■ **Action item**: Transcribe the following entries word for word; no picture is to appear in the copy.

■ **Listed records**:
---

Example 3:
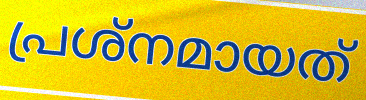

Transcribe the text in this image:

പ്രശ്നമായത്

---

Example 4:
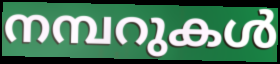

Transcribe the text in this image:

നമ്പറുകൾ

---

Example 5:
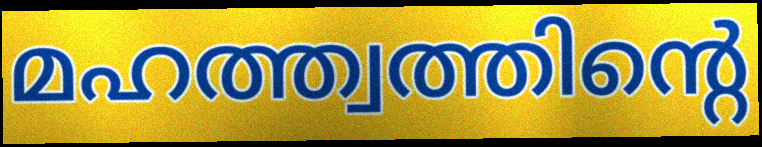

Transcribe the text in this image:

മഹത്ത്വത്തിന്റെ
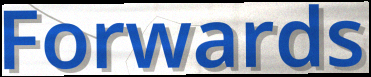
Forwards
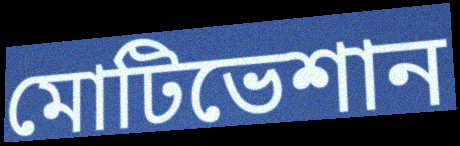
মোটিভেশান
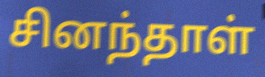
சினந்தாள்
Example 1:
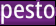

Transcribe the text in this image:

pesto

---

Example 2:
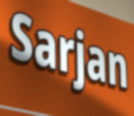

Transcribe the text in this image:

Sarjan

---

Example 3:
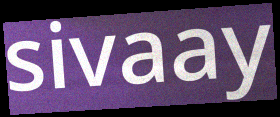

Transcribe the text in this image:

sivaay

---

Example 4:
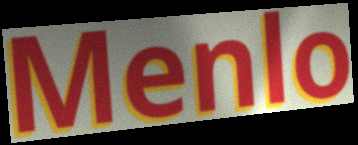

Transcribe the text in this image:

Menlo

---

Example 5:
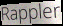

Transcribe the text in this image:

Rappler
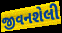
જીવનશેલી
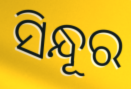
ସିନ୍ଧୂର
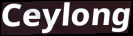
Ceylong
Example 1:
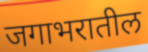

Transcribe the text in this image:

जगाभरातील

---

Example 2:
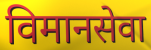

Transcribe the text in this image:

■ **Answer below**:
---

Example 3:

Transcribe the text in this image:

പ്രശ്നമായത്

---

Example 4:

Transcribe the text in this image:

നമ്പറുകൾ

---

Example 5:

Transcribe the text in this image:

മഹത്ത്വത്തിന്റെ
Forwards
মোটিভেশান
சினந்தாள்
Example 1:

Transcribe the text in this image:

pesto

---

Example 2:

Transcribe the text in this image:

Sarjan

---

Example 3:

Transcribe the text in this image:

sivaay

---

Example 4:

Transcribe the text in this image:

Menlo

---

Example 5:

Transcribe the text in this image:

Rappler
જીવનશેલી
ସିନ୍ଧୂର
Ceylong
Example 1:

Transcribe the text in this image:

जगाभरातील

---

Example 2:

Transcribe the text in this image:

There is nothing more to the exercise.